Key Performance Indicators (KPIs) are indicators of the project's performance in key areas that relate to our long-term strategic goals and sub-goals. KPIs are often aggregated metrics from different areas within the project.

Example: For the goal of "extending use of the XSEDE ecosystem new communities," a KPI might be "the number of users on projects from new communities." This KPI would consist of users from all the projects with non-traditional communities across the project:the number of users on projects from new communities = (Industry Challenge Users) + (users on startup projects from new communities engaged with NIP) + (users on XRAC projects from new communities engaged with NIP) + (users on projects from under-represented communities and MSIs)

In XSEDE we have found it useful to pair an outcome metric with a short-term impact metric so the above metric may be paired with an "average satisfaction rating" from the users counted as users of new projects. These two measurements together give a sense of both the scope and quality of the associated activities.

The key concept is not that the KPIs themselves must have a direct causal effect on eventual outcomes, but rather that the KPIs are chosen so that actions and decisions which move the metrics in the desired direction also move the organization in the direction of the desired outcomes and goals.

 

KPI Guidelines (What makes for a good KPI?)

  1. KPIs should

    1. Measure an outcome for which you are the responsible manager

    2. Show progress toward a project goal

    3. Have an appropriate target

    4. Be accompanied by a description in “layperson” terms

    5. Be accompanied by language that explains how it supports a project sub-goal

    6. Be accompanied by an analysis that adds context

    7. Is the result good or bad?

      1. What does it mean in terms of the area (shows success, plans to improve, etc.)

  2. Names should be descriptive, yet concise.
    1. Names should not embed other information (e.g., targets).

Example: Use: "number of widgets built with a target of a 10% increase" instead of:"‘increase the number of widgets built by 10%"

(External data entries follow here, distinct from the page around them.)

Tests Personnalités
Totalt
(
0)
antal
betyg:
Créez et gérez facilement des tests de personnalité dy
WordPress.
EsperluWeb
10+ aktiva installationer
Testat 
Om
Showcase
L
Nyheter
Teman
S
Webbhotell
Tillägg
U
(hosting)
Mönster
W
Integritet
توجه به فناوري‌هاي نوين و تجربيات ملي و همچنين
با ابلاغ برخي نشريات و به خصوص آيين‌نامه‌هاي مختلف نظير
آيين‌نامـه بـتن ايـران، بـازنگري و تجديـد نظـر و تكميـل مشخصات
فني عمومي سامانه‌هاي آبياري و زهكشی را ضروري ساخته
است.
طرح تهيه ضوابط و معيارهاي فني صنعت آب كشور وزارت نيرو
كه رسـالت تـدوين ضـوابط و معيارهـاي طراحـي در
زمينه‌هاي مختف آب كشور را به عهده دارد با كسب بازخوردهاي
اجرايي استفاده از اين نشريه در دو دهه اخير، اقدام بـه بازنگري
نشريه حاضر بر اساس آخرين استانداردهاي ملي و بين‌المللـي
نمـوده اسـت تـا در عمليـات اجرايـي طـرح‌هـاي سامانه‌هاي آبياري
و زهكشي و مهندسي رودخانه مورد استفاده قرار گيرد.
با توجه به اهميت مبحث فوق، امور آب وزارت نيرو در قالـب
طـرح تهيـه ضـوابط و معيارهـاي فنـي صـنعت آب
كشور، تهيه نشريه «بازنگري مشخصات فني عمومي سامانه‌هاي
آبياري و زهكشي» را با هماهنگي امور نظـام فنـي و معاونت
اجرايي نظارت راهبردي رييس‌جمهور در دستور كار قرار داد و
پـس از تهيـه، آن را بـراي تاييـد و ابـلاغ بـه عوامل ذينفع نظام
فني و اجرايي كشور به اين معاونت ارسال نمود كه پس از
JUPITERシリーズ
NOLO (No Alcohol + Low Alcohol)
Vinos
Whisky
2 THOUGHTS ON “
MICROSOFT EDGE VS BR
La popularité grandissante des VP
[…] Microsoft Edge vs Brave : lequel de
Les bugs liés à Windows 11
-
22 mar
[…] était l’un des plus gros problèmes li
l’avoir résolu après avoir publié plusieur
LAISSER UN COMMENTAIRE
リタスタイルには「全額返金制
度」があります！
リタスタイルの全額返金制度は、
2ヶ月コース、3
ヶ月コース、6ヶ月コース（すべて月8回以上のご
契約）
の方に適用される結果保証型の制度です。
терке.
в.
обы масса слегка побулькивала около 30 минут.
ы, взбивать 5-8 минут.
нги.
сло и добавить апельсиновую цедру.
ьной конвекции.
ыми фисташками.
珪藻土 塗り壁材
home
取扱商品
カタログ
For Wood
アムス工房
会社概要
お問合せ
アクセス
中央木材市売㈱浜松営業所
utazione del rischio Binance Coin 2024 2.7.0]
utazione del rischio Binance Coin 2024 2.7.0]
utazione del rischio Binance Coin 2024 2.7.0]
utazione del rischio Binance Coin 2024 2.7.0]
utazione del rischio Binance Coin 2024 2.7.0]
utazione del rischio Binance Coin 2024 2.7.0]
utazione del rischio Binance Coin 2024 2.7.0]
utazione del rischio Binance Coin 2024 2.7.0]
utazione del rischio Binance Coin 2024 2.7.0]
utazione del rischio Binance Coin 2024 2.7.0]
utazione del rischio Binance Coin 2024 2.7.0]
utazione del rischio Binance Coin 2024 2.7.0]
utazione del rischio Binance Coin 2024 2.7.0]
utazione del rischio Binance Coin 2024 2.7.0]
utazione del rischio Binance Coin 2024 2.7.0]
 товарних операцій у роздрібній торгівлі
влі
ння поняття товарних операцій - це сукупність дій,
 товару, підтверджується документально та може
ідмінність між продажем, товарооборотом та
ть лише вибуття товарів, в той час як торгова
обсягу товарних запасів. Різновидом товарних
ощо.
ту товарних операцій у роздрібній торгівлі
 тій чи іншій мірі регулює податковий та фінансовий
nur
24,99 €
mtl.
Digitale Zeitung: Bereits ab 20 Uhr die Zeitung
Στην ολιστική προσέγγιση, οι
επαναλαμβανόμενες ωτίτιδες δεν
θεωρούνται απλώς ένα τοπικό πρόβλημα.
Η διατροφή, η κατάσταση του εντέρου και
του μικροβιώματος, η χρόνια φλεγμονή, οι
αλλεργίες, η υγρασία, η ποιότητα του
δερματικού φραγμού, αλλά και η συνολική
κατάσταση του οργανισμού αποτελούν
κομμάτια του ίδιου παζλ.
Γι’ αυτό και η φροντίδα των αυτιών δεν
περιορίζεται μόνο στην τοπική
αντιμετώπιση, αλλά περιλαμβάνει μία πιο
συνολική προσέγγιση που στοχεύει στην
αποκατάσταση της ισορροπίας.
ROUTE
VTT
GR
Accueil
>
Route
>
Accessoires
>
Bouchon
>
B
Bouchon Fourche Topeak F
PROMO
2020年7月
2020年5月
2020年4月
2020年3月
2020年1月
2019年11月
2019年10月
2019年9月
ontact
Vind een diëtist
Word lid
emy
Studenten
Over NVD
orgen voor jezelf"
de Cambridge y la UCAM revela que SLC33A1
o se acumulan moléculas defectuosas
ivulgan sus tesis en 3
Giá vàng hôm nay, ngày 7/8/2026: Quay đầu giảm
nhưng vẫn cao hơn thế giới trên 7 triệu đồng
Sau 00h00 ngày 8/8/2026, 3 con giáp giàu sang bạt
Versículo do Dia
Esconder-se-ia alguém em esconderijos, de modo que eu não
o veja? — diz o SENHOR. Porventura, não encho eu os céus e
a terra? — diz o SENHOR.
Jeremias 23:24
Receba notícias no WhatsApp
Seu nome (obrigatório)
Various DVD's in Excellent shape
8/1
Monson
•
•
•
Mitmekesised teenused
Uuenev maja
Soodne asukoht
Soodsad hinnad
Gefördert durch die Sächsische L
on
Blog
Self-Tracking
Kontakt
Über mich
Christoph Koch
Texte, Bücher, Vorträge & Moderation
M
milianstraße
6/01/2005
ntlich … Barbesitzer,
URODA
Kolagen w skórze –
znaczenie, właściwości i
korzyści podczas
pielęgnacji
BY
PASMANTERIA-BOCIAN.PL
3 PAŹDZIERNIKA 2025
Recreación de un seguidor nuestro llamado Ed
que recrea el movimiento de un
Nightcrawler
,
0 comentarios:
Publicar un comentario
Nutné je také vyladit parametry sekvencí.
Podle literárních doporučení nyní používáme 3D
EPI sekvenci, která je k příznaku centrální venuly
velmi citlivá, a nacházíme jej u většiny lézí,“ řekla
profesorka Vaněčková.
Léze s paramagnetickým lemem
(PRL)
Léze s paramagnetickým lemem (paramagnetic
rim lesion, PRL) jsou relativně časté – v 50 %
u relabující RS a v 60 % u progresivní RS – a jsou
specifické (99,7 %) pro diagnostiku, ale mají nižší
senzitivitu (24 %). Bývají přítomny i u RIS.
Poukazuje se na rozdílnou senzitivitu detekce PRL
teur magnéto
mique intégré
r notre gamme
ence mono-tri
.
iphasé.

  1. Changes should be infrequent and must be executed through a project change request.
  2. Targets should be program year targets stated as a percentage of the previous program year.
  3. Results should be reported quarterly as a cumulative percentage increase (once a non-zero baseline has been established) over the program year with cumulative actual results (data) in parenthesis beneath the percentage.
  4. Further analysis of area metrics (e.g., comparing to the same quarter in the previous year, etc.) should be used to provide further meaning to the results.
  5. Additional area metrics (e.g., comparing to the same quarter in the previous year) should be used to provide further meaning to the results.

Annual KPI Reviews

As part of the annual planning process, the SP&E group executes a project-wide review of KPIs. This consists of

  • a plenary review by all area managers and directors at the quarterly meeting following a panel review
    • feedback from the panel is discussed
    • problems are identified
    • solutions are proposed
  • each area within the project then includes both proposed area metrics and KPIs as part of their annual planning presentation
  • Target changes are permissible during PYx Planning without a PCR. However, all target changes MUST be discussed at the QM when L2 area PYx Plans are presented. Therefore, all target changes should be discussed internally (within the L2 area) prior to the Planning QM.